Health considerations, attention to details, such as closely monitoring adherence to guidelines, and outlays in a pandemic can only be compressed at our peril, and one BPO confirms this.
Another suggestion. There should be an immediate get-together, in a war-room setting, of leading members of the JLP administration, including councillors and mayors in areas most affected, along with their opposition PNP counterparts, to thrash out a decisive plan of action.
This is imperative because the politicians and their henchmen, representing both parties, have their ears to the ground, knowing when curfews should be implemented, the level of preparation, and how it must be choreographed in different areas and communities. In this way, we won’t negate the effectiveness of a curfew because pharmacies and supermarkets are under-supplied and patrons ‘bungle up’ in desperation to avoid being deprived of necessities. When this joint communication is made in this land of tribalism and garrison, it will be a battle cry with tremendous effectiveness as Anju stands beside Peter, and Nigel beside Mark, and Fitz Jackson beside Dr Horace Chang, and Mayor Delroy Williams beside Mayor Norman Scott, and councillors are paired together.
Party supporters seeing stalwarts working together for the nation while sharing information with the public will get a better sense of the gravity of the coronavirus.
There are other advantages. The country has made great strides in terms of macroeconomic stability, and it is painful to see the reversal as the economy contracts.
LOT TO BE DESIRED
While the country has done well in financial terms, the real estate sector has suffered from massive infrastructural deficits. Our rural roads and bridges leave a lot to be desired; our gullies and drainage systems are unsightly and are disgusting displays of neglect; our absent sidewalks, especially in small towns, are statements of invitations for road accidents; and our housing stock and commercial buildings in the inner city are a wasteland of despair.
Prime Minister Holness is gradually opening the construction sector with some major projects, but we should undertake other work projects to drive employment under the supervision of the National Works Agencies (NWA). Input of specific projects and their priorities should be submitted by the local council l or sand MPs. This will drive much needed employment, providing the jobless with income and a reduction of despair.
I have faith in out MPs, mayors, and councillors, in both parties, who are well aware of what the Government is up against with the arrival of this pandemic; what the citizens are confronted with in just trying to cope; and what the demand will be on the Budget and, on an already suffocating national debt. I think our politicians will apply due diligence and will be restrained in making extravagant requests.
I believe that here is another plan the Government should institute, and that is to allow MPs, working along with councillors, to submit special funding requests, independent of the Works project, for individuals in their various constituencies who have fallen through the cracks in that they do not qualify for the Government’s laudatory initiative, the $10 billion COVID19 Allocation of Resource for Employees (CARE) programme.
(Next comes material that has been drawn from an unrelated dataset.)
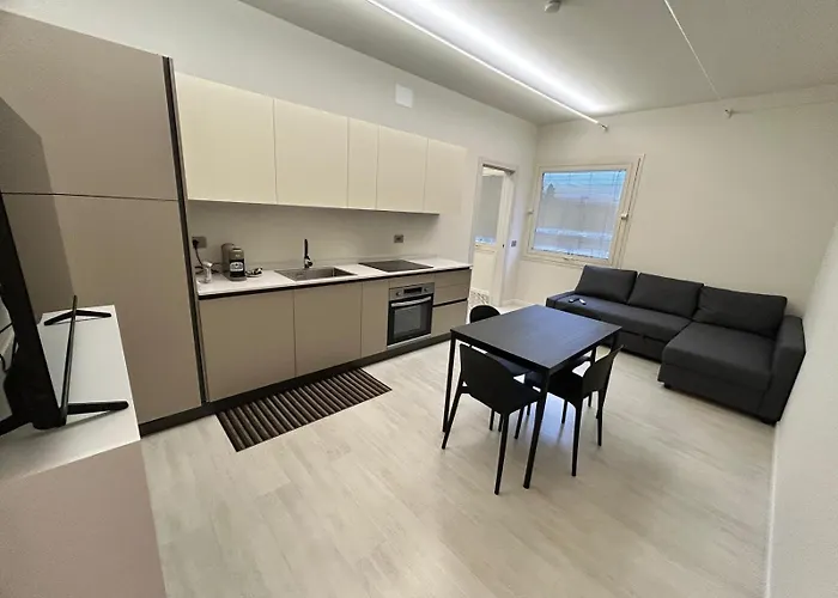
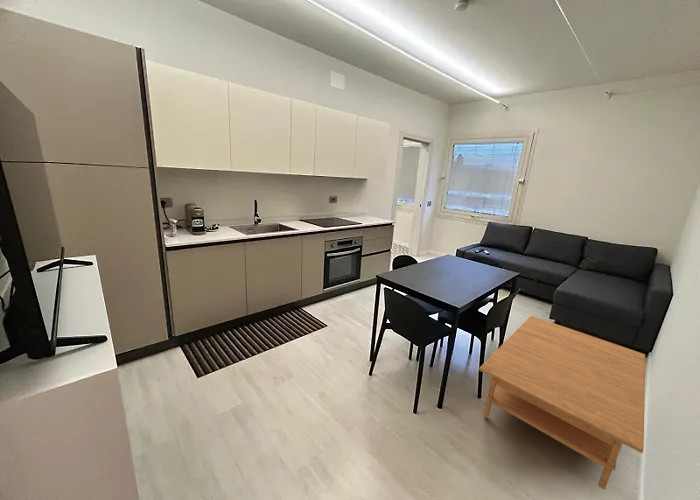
+ coffee table [478,315,646,491]
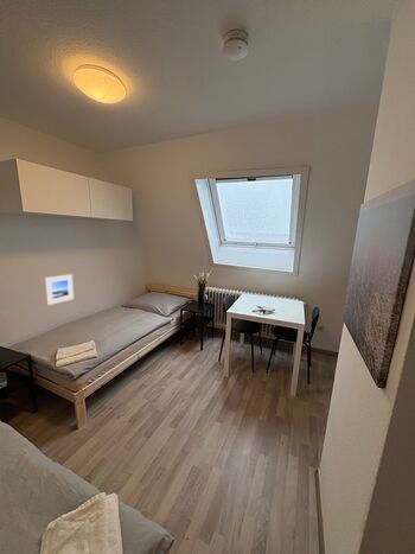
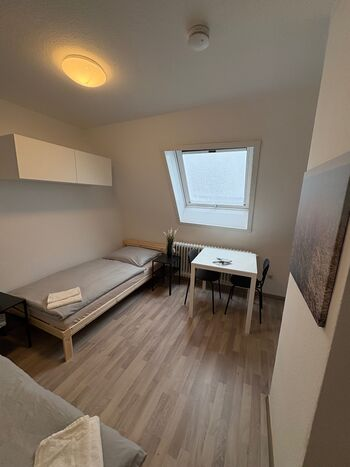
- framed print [44,273,75,306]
This might push the constituency allocation above its present limit, but as Minister Clarke acknowledges, so many residents, have no national ID, no bank account, and 80per cent of them have a preference for in-person attendance at government tax offices instead of using the Internet. Their financial plight is a lonely one without Government’s awareness to ensure assistance.
If both JLP and PNP work together to undertake this massive allocation and distribution of resources, the JLP administration could use this opportunity to instil some behavioural changes, which it could jump-start by hiring lots of psychiatrists, educators, and social workers. Hopefully, with such massive investments the returns will be a more civil, formal, highly productive, and ordered society, which the Government can eventually build on with its COVID-19 recovery task force.